Adjusting routines, making changes to their training, adding horse calming supplements to their diet, and paying closer attention to their needs can go a long way in reducing your horse’s anxiety levels and improving their performance, handling, and ultimately their well-being.
Horse Calming Supplements and Other Crucial Elements That May Help Improve Behavior
Overexcitability, anxiety, and irritability can all be remedied through various changes in your horse’s lifestyle. Here are some examples of how you can mitigate the anxiety levels of your overly anxious mare:
- Pay close attention to their diet. Proper diet is extremely important to horses, as too much or too little of their daily dietary requirements can have serious ramifications to their health and emotional stability.
If your horse is displaying over excitability, for example, it could be that it is taking in too many carbohydrates in its diet. Excess in carbohydrate intake means excess energy, and a horse must expend that extra energy one way or the other. In many cases, energy expenditure often comes in the form of irritability and nervous behavior. It’s like a human being drinking too much coffee.
Avoid giving your horse feeds that have high starch concentration three to four hours before its daily exercise routine. And make sure that the exercise level you give your equine friend matches its carbohydrate intake. They need to burn that excess energy so they don’t get anxious all the time.
- Make the appropriate adjustments to their daily exercise routine. Regular daily exercise isn’t enough. You should also make sure that the level of exercise your horse is getting, especially when it’s in training, is proportionate to their daily calorie intake.

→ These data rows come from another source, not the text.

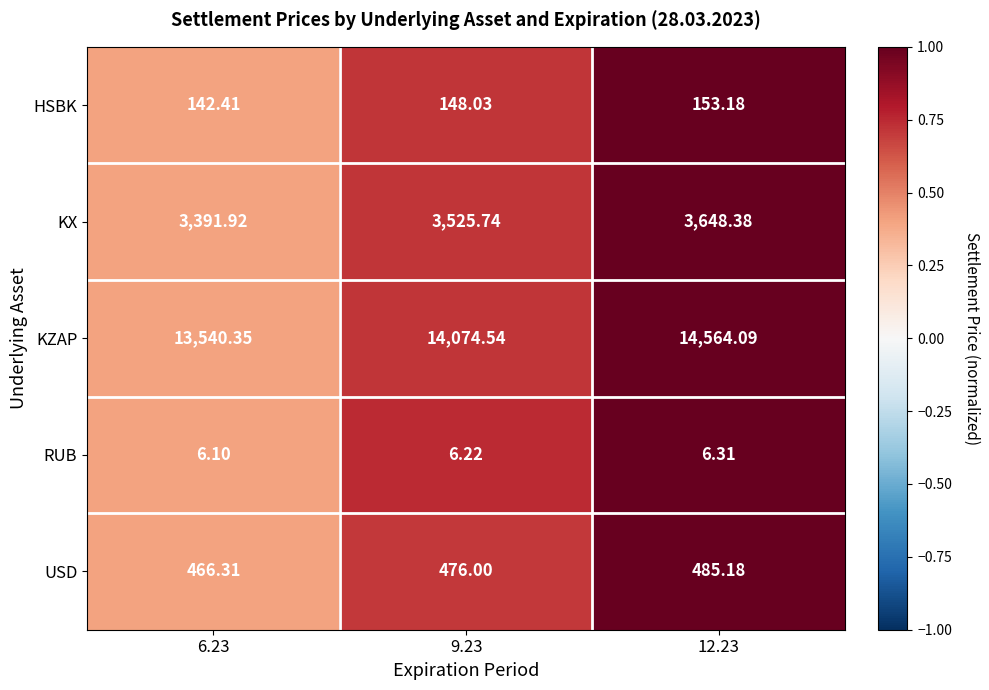

Is the value of HSBK at 6.23 greater than the value of KZAP at 6.23?

No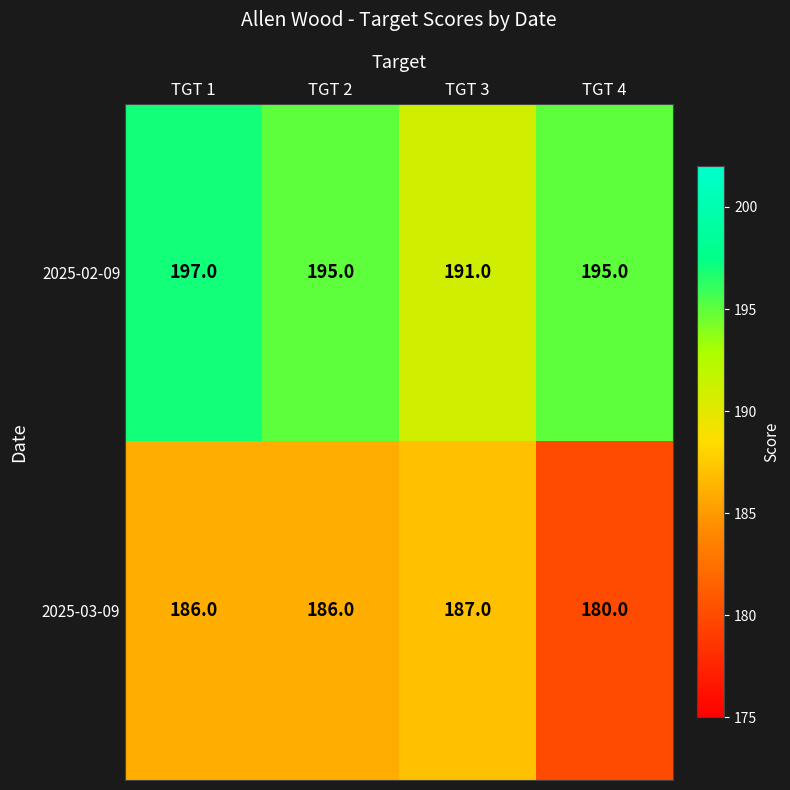

What is the difference between the maximum and minimum values in the 2025-02-09 series?

6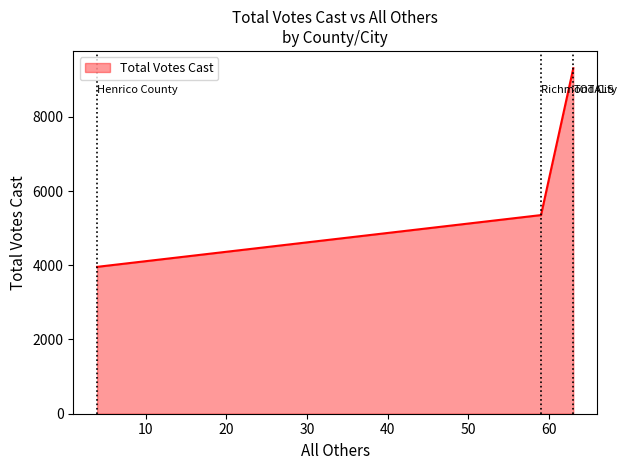

What is the difference between the maximum and minimum values?

5352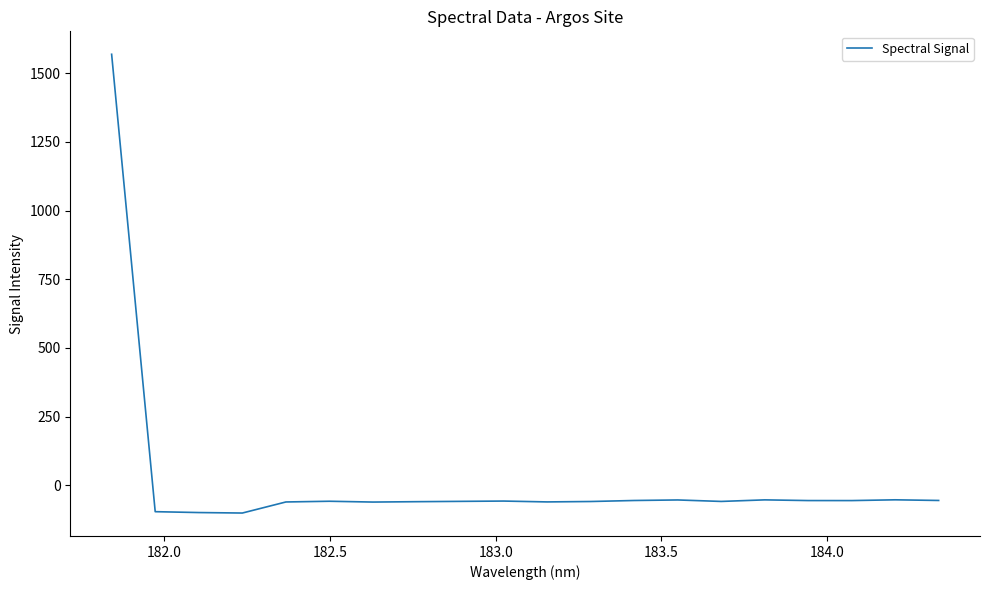

What is the smallest value displayed?

-100.8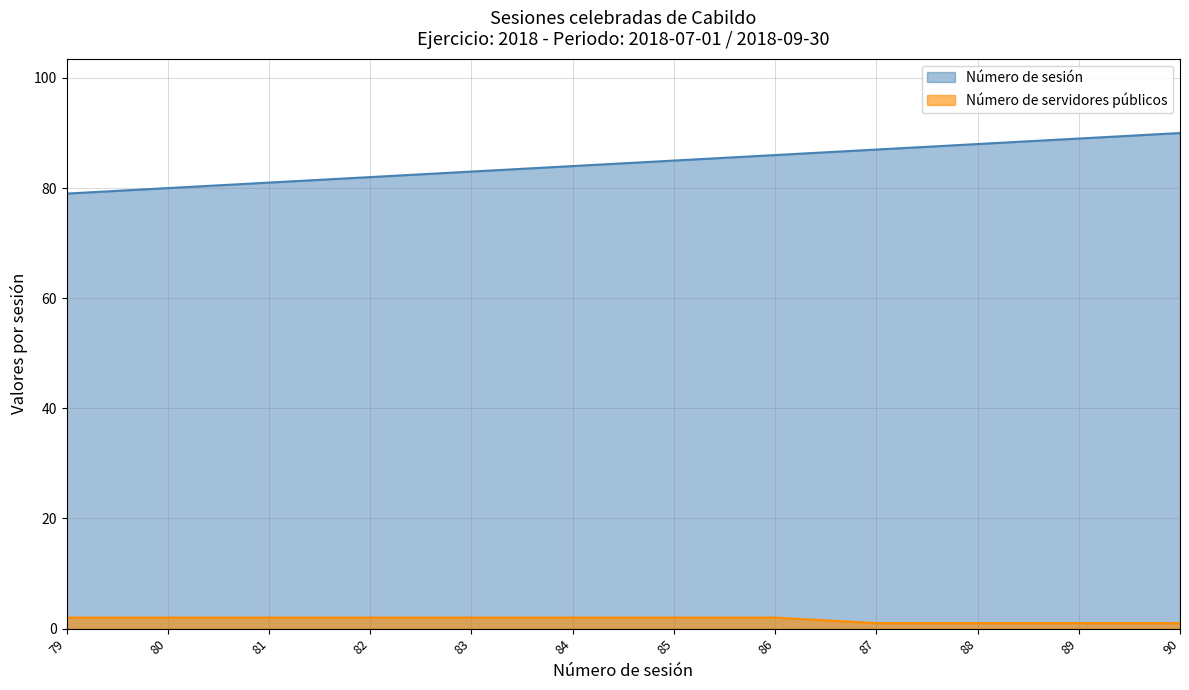

What is the value of the Número de servidores públicos point at the 8th from the left?

2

Remember that horses are social animals, too. Increase their pasture turnout so that they can exercise more and interact with other horses. This will serve as an alternative outlet for excess energy for over-excitable horses.
- Allow your horse to get familiarized with its environment. Horses that are in a strange, new environment can get irritable and scared easily. The best way to handle their anxiety levels is to give them time to adjust and get familiar with their new surroundings. This will greatly help reduce your horse’s excitability.

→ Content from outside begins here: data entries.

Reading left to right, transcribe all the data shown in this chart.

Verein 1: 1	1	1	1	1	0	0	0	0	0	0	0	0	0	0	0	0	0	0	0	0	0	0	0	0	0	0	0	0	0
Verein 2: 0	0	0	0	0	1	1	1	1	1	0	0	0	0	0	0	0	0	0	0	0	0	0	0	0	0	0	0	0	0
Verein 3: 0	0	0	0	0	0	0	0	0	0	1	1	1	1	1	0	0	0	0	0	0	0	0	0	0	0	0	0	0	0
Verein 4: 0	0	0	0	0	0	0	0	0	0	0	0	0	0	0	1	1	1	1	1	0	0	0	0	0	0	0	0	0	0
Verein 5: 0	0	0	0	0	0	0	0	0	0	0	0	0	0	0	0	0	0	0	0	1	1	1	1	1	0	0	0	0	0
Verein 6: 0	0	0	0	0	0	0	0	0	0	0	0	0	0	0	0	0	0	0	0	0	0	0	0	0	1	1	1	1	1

- Consider prescribed medication or hormone therapy for fillies and mares. Fillies and mares often experience cyclical irritability and anxiety. It is thought that this is caused by the animals being in season. If this is the case, you should consider consulting your local veterinarian about possible medications or hormone therapy. The vet can prescribe progesterone treatment to keep your mare out of season. Progesterone treatment, however, is not advisable for competition horses.

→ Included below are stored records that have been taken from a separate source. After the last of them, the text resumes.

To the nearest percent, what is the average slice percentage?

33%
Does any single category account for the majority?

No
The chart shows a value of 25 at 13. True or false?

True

- Find better nutritional supplements for your animal. Experts believe that magnesium deficiency is one of the causes of overexcitability in horses. If that were the case, you may want to consider magnesium supplementation to treat your horse’s anxious behavior. Magnesium supplements are one of the most widely recognized nutritional treatments used to calm excitable horses.
There are different types of magnesium supplements available for horses; magnesium glutamate, magnesium aspartate, dolomite (otherwise known as calcium magnesium or CalMag), and magnesium sulphate (more commonly referred to as Epsom salts). But the most easily absorbed form of magnesium supplement for horses is perhaps magnesium oxide. These supplements also come in many forms of delivery, from powders to pastes in syringes for quick and easy dosing.
L-tryptophan is another nutritional supplement you may want to consider for your horse. L-tryptophan is an amino acid that is responsible for generating the neurotransmitter serotonin, which is essential for normal brain function. It is also associated with lowering anxiety levels and reducing aggression in horses.
High anxiety levels in horses are also believed to be associated with a deficiency in B vitamins. So make sure that your animals are well-supplemented with vitamin B1, B6, and B12 to facilitate sugar metabolism and energy regulation.